Starting at the top row, left to right, Sullivan has a DigiTech JamMan, Reaper Pedals Deceived Delay/Reverb, EarthQuaker Devices Grand Orbiter Phaser, Mesa/Boogie Tone Burst Boost/Overdrive, Mesa/Boogie Flux Drive Overdrive, (middle row, left to right) Xotic Effects BB Preamp Mid Boost, Z.Vex Effects Fuzz Factory w/ custom hockey graphics paint job, Fulltone Secret Freq, Maxon CS-9 Chorus, (bottom row, left to right) Akai E2 Headrush, Strymon Flint, Strymon El Capistan, MXR Micro Amp, custom switchable effects loop, Xotic Effects BB Preamp, Ernie Ball Volume Jr. (NOT PICTURED: Lehle Splitter, Electro-Harmonix Holy Grail, Electro-Harmonix Memory Boy used for a slight slapback-style delay on "Loucks" only, and a DigiTech Whammy IV.
Sullivan’s monster-sized pedalboard is packed to the gills with distortions, delays, reverbs, and numerous tone-shaping tools. He’s well known for his usage of looping during live shows, but when recording Memorial his Akai E2 Headrush and DigiTech Jam Man are mostly used for developing and hashing out new musical ideas. The guitarist relies quite a bit on his BB Preamp and RC Booster pedals from Xotic Effects, but he’s also recently become a die-hard convert of Mesa/Boogie’s Tone Burst and Flux Drive overdrives.
In addition to being blown away by Boogie’s most recent pedal line, Sullivan is also enamored with Strymon’s El Capistan delay and Flint tremolo and reverb pedals. “The El Capistan can nail every delay tone you could possibly think of, and the Flint’s tremolo and reverb decay are so natural,” Sullivan says. “Compared to other digital pedals that I’ve tried, they sound absolutely perfect to me.”
Brian Cook’s Gear
Bassist Brian Cook’s main bass of choice is his old vintage Gibson Ripper II, year unknown. He also has a First Act Delgada bass, but his custom First Act “Bearitone” is the star of the bunch. Cook says he wanted something in between the guitar and bass spectrum, so he opted for this bari guitar, which was used heavily on the new Russian Circles record. The “Bearitone” name was derived from its fat guy “mudflap-inspired” inlays. Cook plays his bari in standard B tuning.

Information supplied
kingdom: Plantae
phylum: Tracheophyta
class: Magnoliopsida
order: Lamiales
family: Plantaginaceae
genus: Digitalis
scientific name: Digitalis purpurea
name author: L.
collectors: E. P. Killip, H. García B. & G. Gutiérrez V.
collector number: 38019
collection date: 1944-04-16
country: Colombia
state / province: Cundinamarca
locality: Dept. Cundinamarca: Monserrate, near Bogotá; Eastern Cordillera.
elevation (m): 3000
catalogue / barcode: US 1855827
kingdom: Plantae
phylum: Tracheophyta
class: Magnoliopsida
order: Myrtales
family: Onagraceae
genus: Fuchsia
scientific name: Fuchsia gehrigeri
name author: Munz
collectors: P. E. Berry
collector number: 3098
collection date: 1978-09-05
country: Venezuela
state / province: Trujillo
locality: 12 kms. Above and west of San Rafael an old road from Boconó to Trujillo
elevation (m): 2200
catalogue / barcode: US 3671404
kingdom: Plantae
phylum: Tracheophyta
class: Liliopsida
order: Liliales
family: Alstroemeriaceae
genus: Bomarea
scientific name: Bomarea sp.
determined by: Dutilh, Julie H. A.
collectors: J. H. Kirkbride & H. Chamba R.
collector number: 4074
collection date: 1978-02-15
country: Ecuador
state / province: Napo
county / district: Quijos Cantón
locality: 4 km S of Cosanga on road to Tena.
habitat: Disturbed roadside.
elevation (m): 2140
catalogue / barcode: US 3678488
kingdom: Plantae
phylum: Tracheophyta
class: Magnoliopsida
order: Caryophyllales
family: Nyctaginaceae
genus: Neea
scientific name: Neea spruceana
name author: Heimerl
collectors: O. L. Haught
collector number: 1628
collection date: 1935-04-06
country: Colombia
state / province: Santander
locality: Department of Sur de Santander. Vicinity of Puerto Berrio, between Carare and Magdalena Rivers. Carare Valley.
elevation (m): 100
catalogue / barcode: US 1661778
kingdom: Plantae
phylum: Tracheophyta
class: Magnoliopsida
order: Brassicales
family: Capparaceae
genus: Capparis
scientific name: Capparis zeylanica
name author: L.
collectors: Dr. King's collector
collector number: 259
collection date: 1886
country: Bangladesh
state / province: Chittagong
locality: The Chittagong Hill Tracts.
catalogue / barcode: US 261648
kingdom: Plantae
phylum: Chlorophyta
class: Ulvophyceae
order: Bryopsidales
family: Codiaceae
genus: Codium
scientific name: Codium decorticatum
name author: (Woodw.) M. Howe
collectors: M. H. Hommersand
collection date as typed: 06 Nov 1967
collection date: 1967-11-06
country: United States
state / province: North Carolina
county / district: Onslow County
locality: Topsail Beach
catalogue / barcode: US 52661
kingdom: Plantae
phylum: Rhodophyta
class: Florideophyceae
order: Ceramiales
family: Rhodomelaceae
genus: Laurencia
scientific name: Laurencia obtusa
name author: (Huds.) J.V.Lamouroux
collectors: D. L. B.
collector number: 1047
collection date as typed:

What the exercise asks
Continue the Russian Circles gear rundown after its last sentence.

Result of this exercise
Brian’s been using his trusty old Ampeg SVT 8x10 cabinet with a Verellen Meat Smoke for the warm tube sound it adds. In addition to these personal staples, Cook added into the mix Electrical Audio’s Traynor TS 50, which was also used on Russian Circles third album, Geneva.
This very expansive pedalboard shows Cook’s experimental tendencies as a bassist. His staple effects are a DigiTech Whammy IV and EXH POG2 for filling up space and changing octaves. He also uses a Tym Guitars Big Bottom as well s three Fuzzrocious stomps: Oh See Demon, Rat Tail, and Ram the Manparts pedals (the latter was named after a lyric from a song by Cook’s previous band, Botch).
The luxury of time in the studio allowed Cook to experiment with fuzz and distortion. He played around with a Way Huge Swollen Pickle, which he says is “bass central,” as well as a Dwarfcraft Eau Claire Thunder modeled after a Big Muff. He has an Ernie Ball Volume Jr. going into an EHX Memory Toy and then into an Akai E2 Headrush. He uses the Akai for two reasons: as a tape echo simulator delay and for live looping.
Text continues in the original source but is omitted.